Henceforth I whimper no more, postpone no more, need nothing,

Strong and content, I travel the open road.

(1860.)

Among the best known and most popular of the Leaves of Grass, it is also among those which are most filled with recondite and mystic meanings. Over these we must not linger, save to note the indication of the mystic sense by phrases like “the float of the sight of things” and “the efflux of the Soul”. The poem as a whole is marked by musical cadences, and is vivid from end to end with courage and the open air.

After the “Song of Myself,” Thoreau preferred the “Sun-down Poem,” which describes the crossing of Brooklyn Ferry.[217] It is filled with the thought that, even after half a century and in our own day, when others than he will be crossing, still he will be with them there unseen. The thoughts that come to him show him the Soul wrapt around in unconsciousness, and the things which, by contact with the clean senses, are presently realised as meanings by the Soul. The poem is a fine example of Whitman’s delight in movement, in masses of people, and in the surroundings of his city.

In the “Clef-poem,”[218] intended to strike the key-note, not only for his poems, but as it were for the universe itself with its innumerable meanings, he tells how, standing on the beach at night alone, he realised that all things—soul and body, past and future, here and there—are interlocked and spanned by a vast homogeneity of essence. The knowledge sweeps away all possibilities of anxiety about the future after death; experience can never fail to feed the soul. It contents him also with the present: no experience can ever be more wonderful to him than this of to-night, when he lies upon the breast of the Mother of his being. The future can be nothing but an eternal unfolding of this that he beholds already present in his body and Soul.


While dwelling upon the symbolical mysticism which cannot be ignored in Whitman’s whole habit of thought, I may add a further word upon its character.[219] Mysticism appears under several forms. The Indian guru, winning the eternal consciousness by long practices in the gymnasium of the mind; the lover discovering it through the fiery gateways, and tear-washed windows of passion; the poet seeking it in the eyes of the Beauty that was before the beginning of the world; the Quaker awaiting its coming in silence and simplicity; the Catholic preparing for it by prayer and fasting, by ritual and ceremony; the lover of nature discovering it among her solitudes; the lover of man entering into it only by faith, in the strenuous service of his kind: all these bear witness to the many ways of experience along which the deep waters flow.

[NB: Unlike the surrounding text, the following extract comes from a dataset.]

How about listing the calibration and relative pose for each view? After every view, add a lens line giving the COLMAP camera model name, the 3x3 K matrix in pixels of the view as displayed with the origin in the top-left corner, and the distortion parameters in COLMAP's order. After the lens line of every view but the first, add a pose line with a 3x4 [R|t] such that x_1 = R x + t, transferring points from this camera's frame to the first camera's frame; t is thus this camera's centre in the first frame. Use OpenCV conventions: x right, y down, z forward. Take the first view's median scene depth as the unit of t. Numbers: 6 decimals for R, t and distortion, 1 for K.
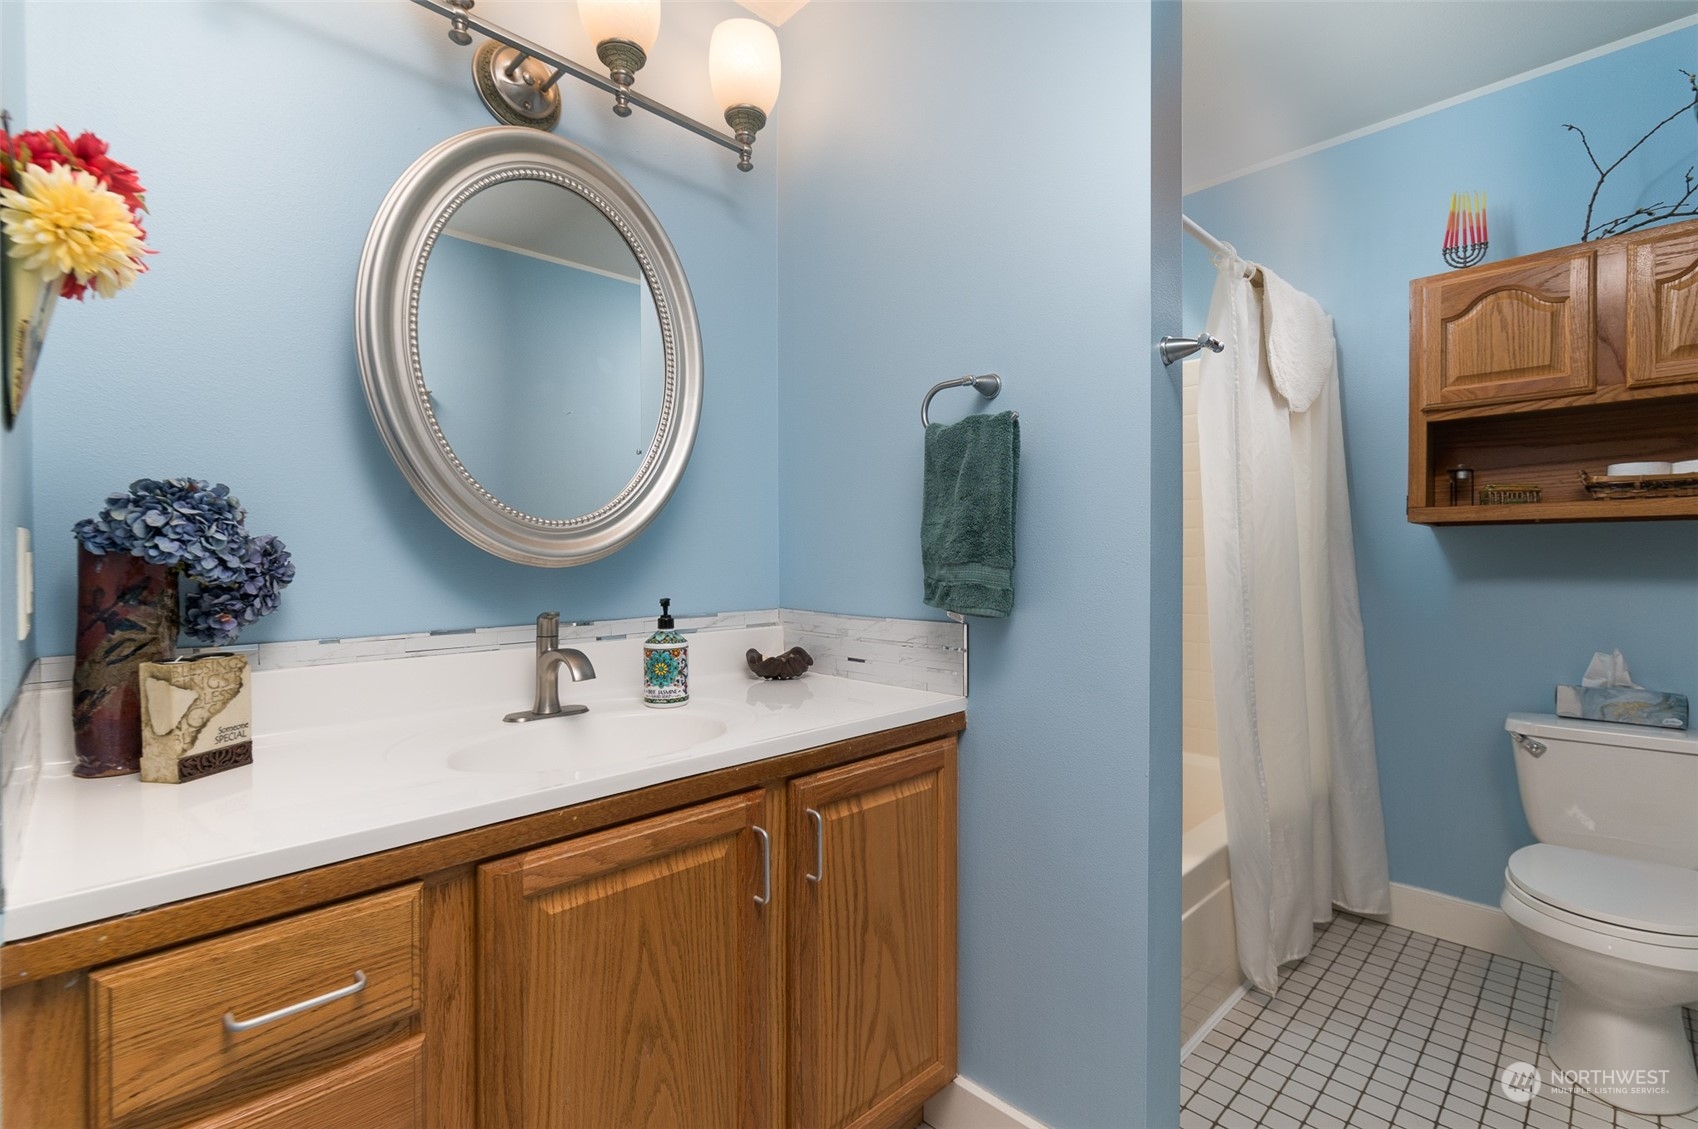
lens RADIAL K [[770.0, 0, 869.8], [0, 770.0, 564.7], [0, 0, 1]] dist [0.001053, 0.000716]
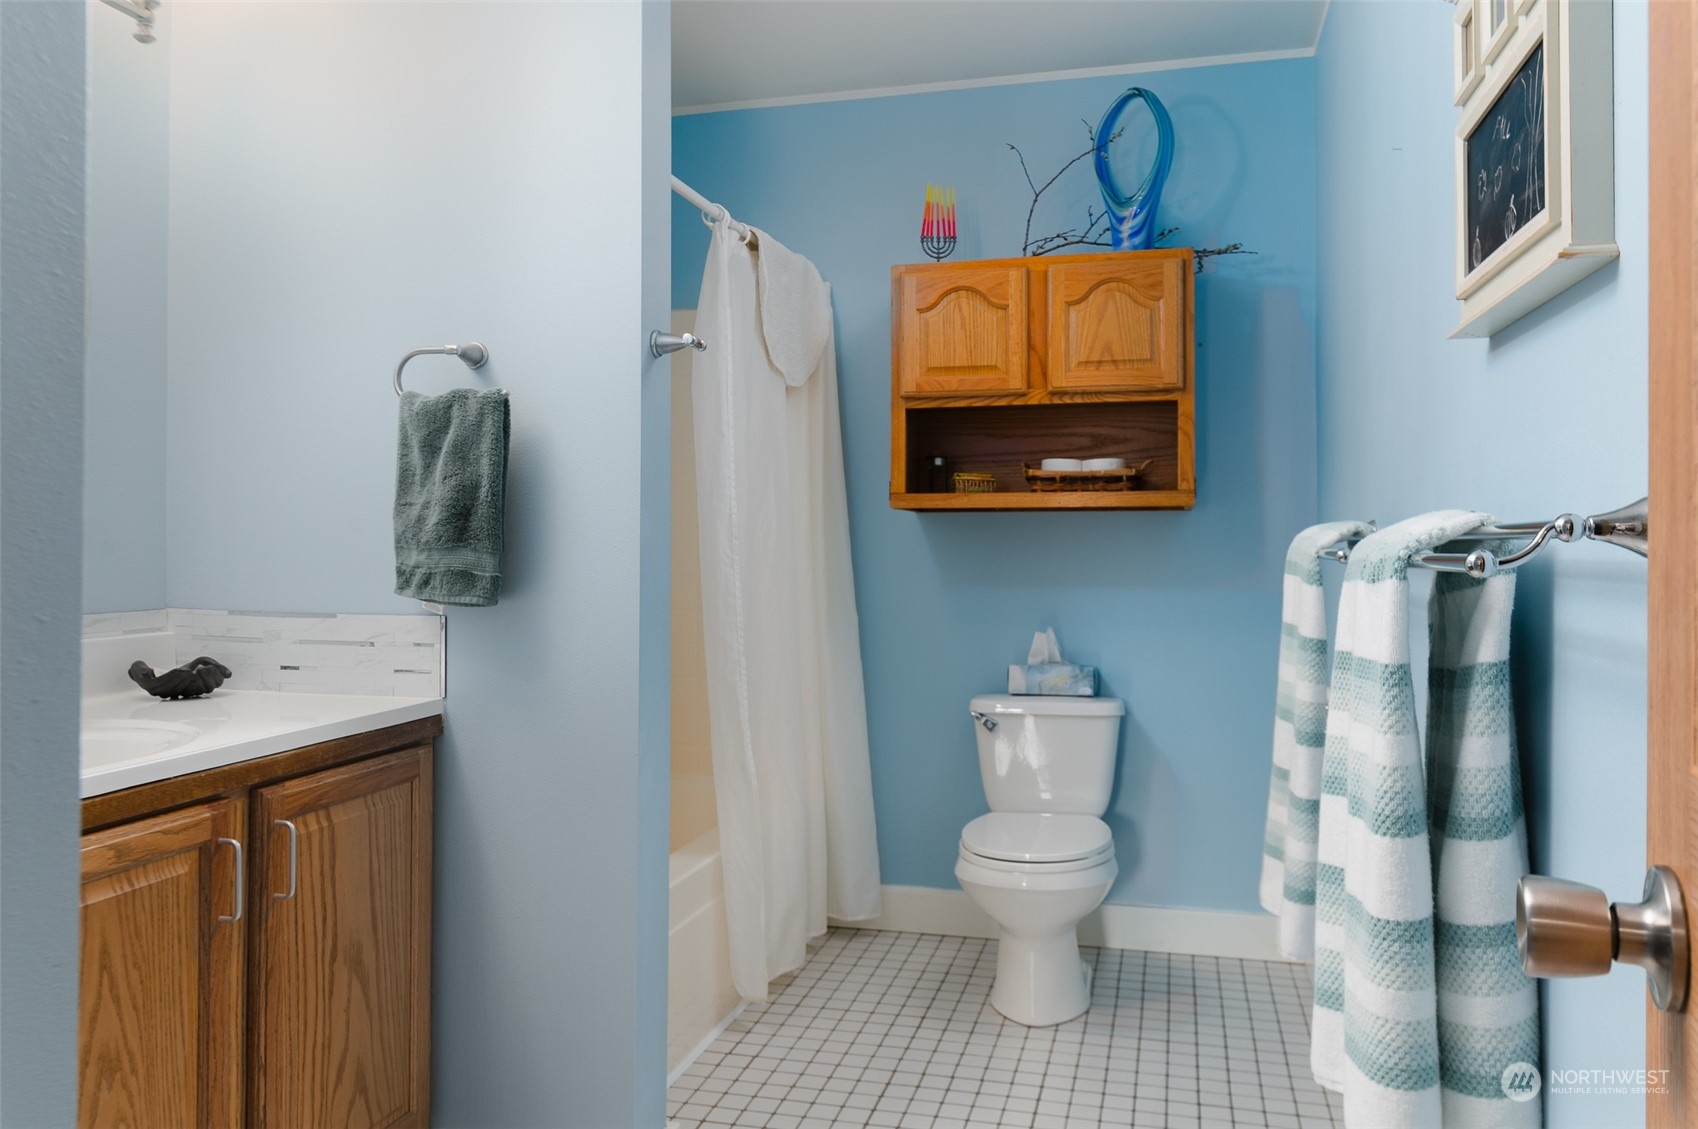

Belonging to no school, Whitman had relations with several of the mystical groups; he had least, I suppose, with that which seeks the occult by traditional crystal-gazing and the media of hypnotic trances or the dreams produced by anæsthetic drugs. He was a mystic because wonders beset him all about on the open road of his soul. In him mysticism was never associated with pathological symptoms; it was, as he himself suggests, the flower and proof of his sanity, soundness and health.